The Minister reiterated the importance the government places in the value of collective agreements because these ‘provide for the stable industrial relations environment which has been a pillar of our domestic recovery and restored international reputation’. 


The joint statement by the government and the ICTU’s Public Services Committee stated that the additional payment:

is being offered by government on the understanding that there will be continued adherence to the terms of the Lansdowne Road Agreement … The requirement therefore to adhere to industrial peace will be fully observed in all sectors. 


Only one ICTU public service union, the Association of Secondary Teachers in Ireland (ASTI), remains outside the terms of the Lansdowne Road Agreement.
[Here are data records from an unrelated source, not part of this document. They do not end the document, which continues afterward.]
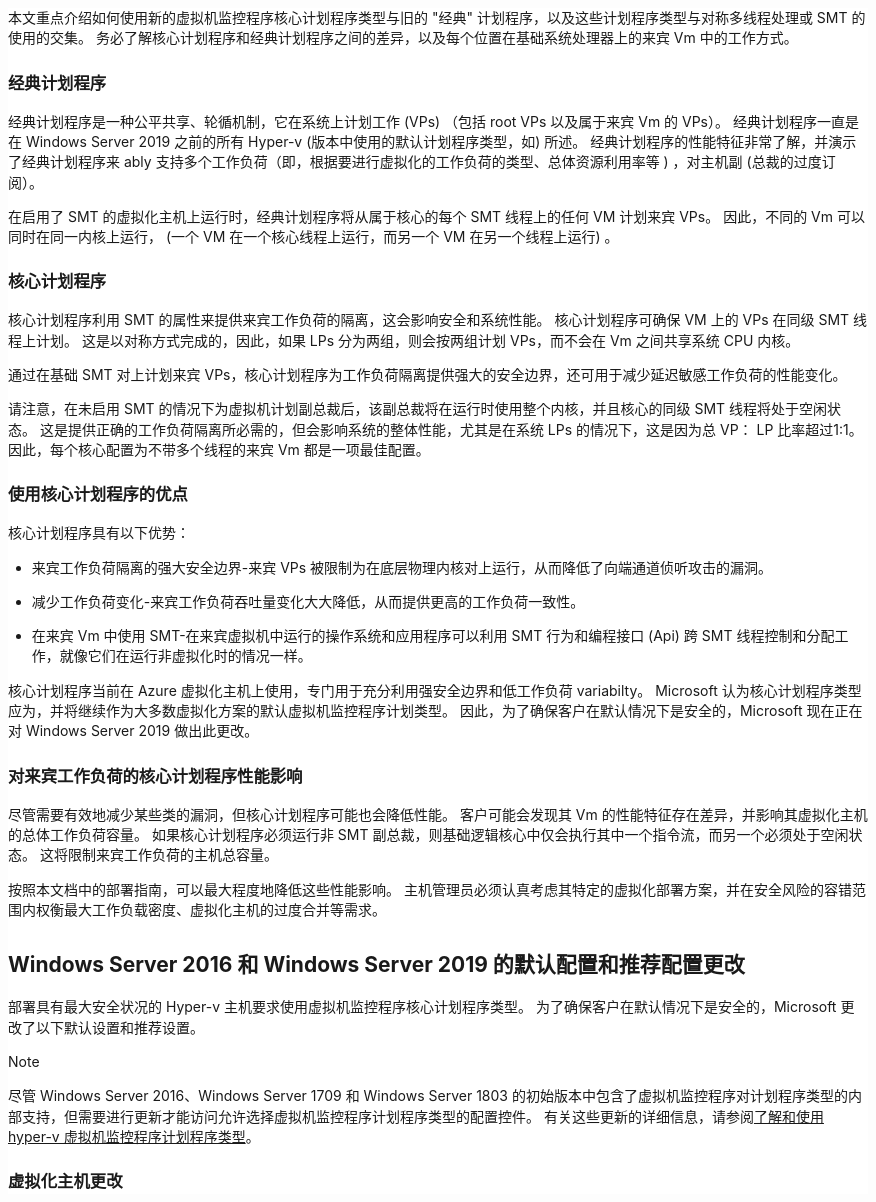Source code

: 本文重点介绍如何使用新的虚拟机监控程序核心计划程序类型与旧的 "经典" 计划程序，以及这些计划程序类型与对称多线程处理或 SMT 的使用的交集。  务必了解核心计划程序和经典计划程序之间的差异，以及每个位置在基础系统处理器上的来宾 Vm 中的工作方式。

### <a name="the-classic-scheduler"></a>经典计划程序

经典计划程序是一种公平共享、轮循机制，它在系统上计划工作 (VPs) （包括 root VPs 以及属于来宾 Vm 的 VPs）。 经典计划程序一直是在 Windows Server 2019 之前的所有 Hyper-v (版本中使用的默认计划程序类型，如) 所述。  经典计划程序的性能特征非常了解，并演示了经典计划程序来 ably 支持多个工作负荷（即，根据要进行虚拟化的工作负荷的类型、总体资源利用率等 ) ，对主机副 (总裁的过度订阅）。

在启用了 SMT 的虚拟化主机上运行时，经典计划程序将从属于核心的每个 SMT 线程上的任何 VM 计划来宾 VPs。 因此，不同的 Vm 可以同时在同一内核上运行， (一个 VM 在一个核心线程上运行，而另一个 VM 在另一个线程上运行) 。

### <a name="the-core-scheduler"></a>核心计划程序

核心计划程序利用 SMT 的属性来提供来宾工作负荷的隔离，这会影响安全和系统性能。 核心计划程序可确保 VM 上的 VPs 在同级 SMT 线程上计划。 这是以对称方式完成的，因此，如果 LPs 分为两组，则会按两组计划 VPs，而不会在 Vm 之间共享系统 CPU 内核。

通过在基础 SMT 对上计划来宾 VPs，核心计划程序为工作负荷隔离提供强大的安全边界，还可用于减少延迟敏感工作负荷的性能变化。

请注意，在未启用 SMT 的情况下为虚拟机计划副总裁后，该副总裁将在运行时使用整个内核，并且核心的同级 SMT 线程将处于空闲状态。  这是提供正确的工作负荷隔离所必需的，但会影响系统的整体性能，尤其是在系统 LPs 的情况下，这是因为总 VP： LP 比率超过1:1。 因此，每个核心配置为不带多个线程的来宾 Vm 都是一项最佳配置。

### <a name="benefits-of-the-using-the-core-scheduler"></a>使用核心计划程序的优点

核心计划程序具有以下优势：

* 来宾工作负荷隔离的强大安全边界-来宾 VPs 被限制为在底层物理内核对上运行，从而降低了向端通道侦听攻击的漏洞。

* 减少工作负荷变化-来宾工作负荷吞吐量变化大大降低，从而提供更高的工作负荷一致性。

* 在来宾 Vm 中使用 SMT-在来宾虚拟机中运行的操作系统和应用程序可以利用 SMT 行为和编程接口 (Api) 跨 SMT 线程控制和分配工作，就像它们在运行非虚拟化时的情况一样。

核心计划程序当前在 Azure 虚拟化主机上使用，专门用于充分利用强安全边界和低工作负荷 variabilty。 Microsoft 认为核心计划程序类型应为，并将继续作为大多数虚拟化方案的默认虚拟机监控程序计划类型。  因此，为了确保客户在默认情况下是安全的，Microsoft 现在正在对 Windows Server 2019 做出此更改。

### <a name="core-scheduler-performance-impacts-on-guest-workloads"></a>对来宾工作负荷的核心计划程序性能影响

尽管需要有效地减少某些类的漏洞，但核心计划程序可能也会降低性能。 客户可能会发现其 Vm 的性能特征存在差异，并影响其虚拟化主机的总体工作负荷容量。 如果核心计划程序必须运行非 SMT 副总裁，则基础逻辑核心中仅会执行其中一个指令流，而另一个必须处于空闲状态。 这将限制来宾工作负荷的主机总容量。

按照本文档中的部署指南，可以最大程度地降低这些性能影响。 主机管理员必须认真考虑其特定的虚拟化部署方案，并在安全风险的容错范围内权衡最大工作负载密度、虚拟化主机的过度合并等需求。

## <a name="changes-to-the-default-and-recommended-configurations-for-windows-server-2016-and-windows-server-2019"></a>Windows Server 2016 和 Windows Server 2019 的默认配置和推荐配置更改

部署具有最大安全状况的 Hyper-v 主机要求使用虚拟机监控程序核心计划程序类型。 为了确保客户在默认情况下是安全的，Microsoft 更改了以下默认设置和推荐设置。

>[!NOTE]
>尽管 Windows Server 2016、Windows Server 1709 和 Windows Server 1803 的初始版本中包含了虚拟机监控程序对计划程序类型的内部支持，但需要进行更新才能访问允许选择虚拟机监控程序计划程序类型的配置控件。  有关这些更新的详细信息，请参阅[了解和使用 hyper-v 虚拟机监控程序计划程序类型](https://docs.microsoft.com/windows-server/virtualization/hyper-v/manage/manage-hyper-v-scheduler-types)。

### <a name="virtualization-host-changes"></a>虚拟化主机更改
ASTI is opposed in principle to the agreement, protesting in particular against the withdrawal of certain allowances for new entrants to the profession. 
Its members have, however, missed out on some of the key restoration benefits of the Lansdowne Road Agreement, leading to tensions within that union.

Commentary

The public pay talks between the government and officials from ICTU’s Public Services Committee officials are expected to centre around five central issues:

  • how quickly full pay restoration can be achieved;
  • how to complete full restoration for the higher paid while securing pay rises for those lower paid workers who have already secured full pay restoration;
  • how much public servants contribute to their own pensions;
  • possible agreement on specific measures aimed at addressing critical skill shortages;
  • maintaining productivity measures introduced in the crisis years, changes that the government considers are permanent, but some of which such as extra working hours for no extra pay that unions argue should now be ‘given back’.